I'm not sure if this will answer your question, but in looking at the source code for ClusterSingletonManager
, you can see the chain of events that leads to this scenario. This class uses the Finite State Machine logic in Akka, and the behavior you are seeing is kicked off due to a state transition from Start -> BecomingLeader
. First, look at the Start
state:
when(Start) {
case Event(StartLeaderChangedBuffer, _) ⇒
leaderChangedBuffer = context.actorOf(Props[LeaderChangedBuffer].withDispatcher(context.props.dispatcher))
getNextLeaderChanged()
stay
case Event(InitialLeaderState(leaderOption, memberCount), _) ⇒
leaderChangedReceived = true
if (leaderOption == selfAddressOption && memberCount == 1)
// alone, leader immediately
gotoLeader(None)
else if (leaderOption == selfAddressOption)
goto(BecomingLeader) using BecomingLeaderData(None)
else
goto(NonLeader) using NonLeaderData(leaderOption)
}
The part to look at here is:
else if (leaderOption == selfAddressOption)
goto(BecomingLeader) using BecomingLeaderData(None)
To me, it looks like this piece is saying "If I'm the leader, change start to Become Leader with None as the previousLeader option"
Then, if you look at the BecomingLeader
state:
when(BecomingLeader) {
...
case Event(HandOverRetry(count), BecomingLeaderData(previousLeaderOption)) ⇒
if (count <= maxHandOverRetries) {
logInfo("Retry [{}], sending HandOverToMe to [{}]", count, previousLeaderOption)
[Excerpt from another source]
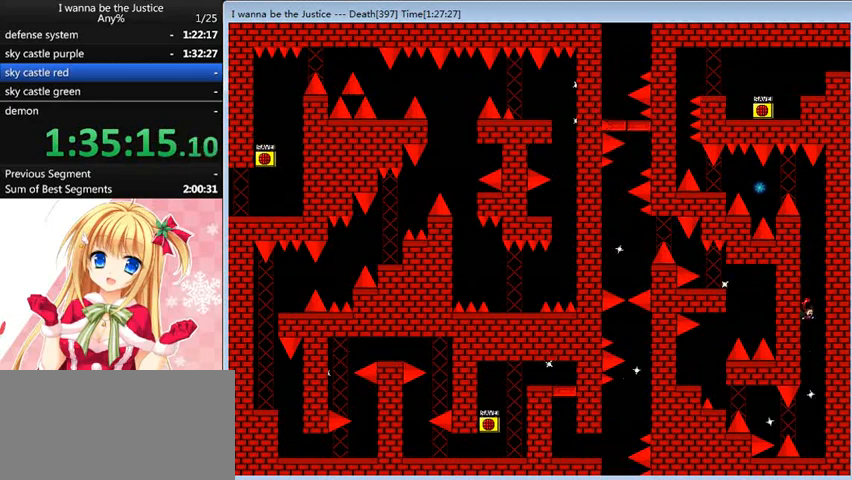
{"keys": [], "events": []}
previousLeaderOption foreach { peer(_) ! HandOverToMe }
setTimer(HandOverRetryTimer, HandOverRetry(count + 1), retryInterval, repeat = false)
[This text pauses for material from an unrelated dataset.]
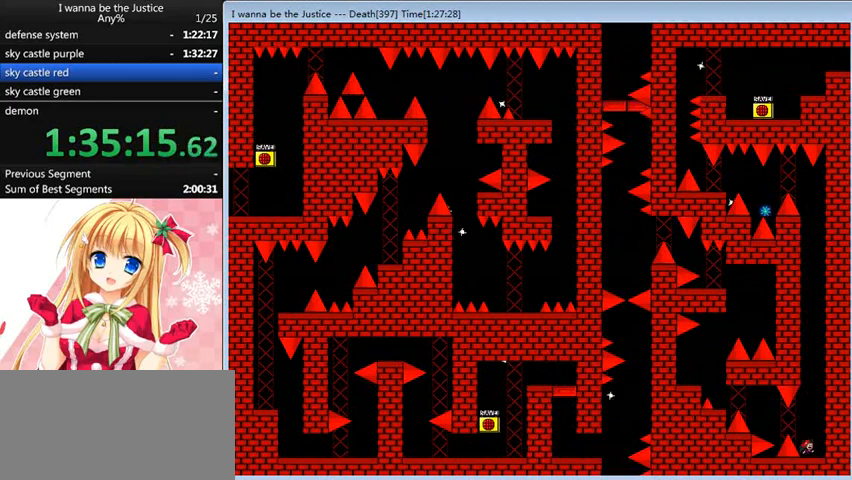
{"keys": ["left"], "events": [[80, "left", "down"], [80, "shift_l", "down"], [160, "shift_l", "up"], [440, "shift_l", "down"], [480, "shift_l", "up"]]}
} else if (previousLeaderOption forall removed.contains) {
// can't send HandOverToMe, previousLeader unknown for new node (or restart)
// previous leader might be down or removed, so no TakeOverFromMe message is received
logInfo("Timeout in BecomingLeader. Previous leader unknown, removed and no TakeOver request.")
gotoLeader(None)
} else
throw new ClusterSingletonManagerIsStuck(
s"Becoming singleton leader was stuck because previous leader [${previousLeaderOption}] is unresponsive")
}
This is the block that keeps repeating that message you are seeing in the log. It basically looks like it's attempting to get a previous leader to hand over responsibility to w/o knowing who the previous leader was because in the state transition, it passed in None
as the previous leader. The million dollar question is "If it doesn't know who the previous leader is, why keep attempting handoffs that will never succeed?".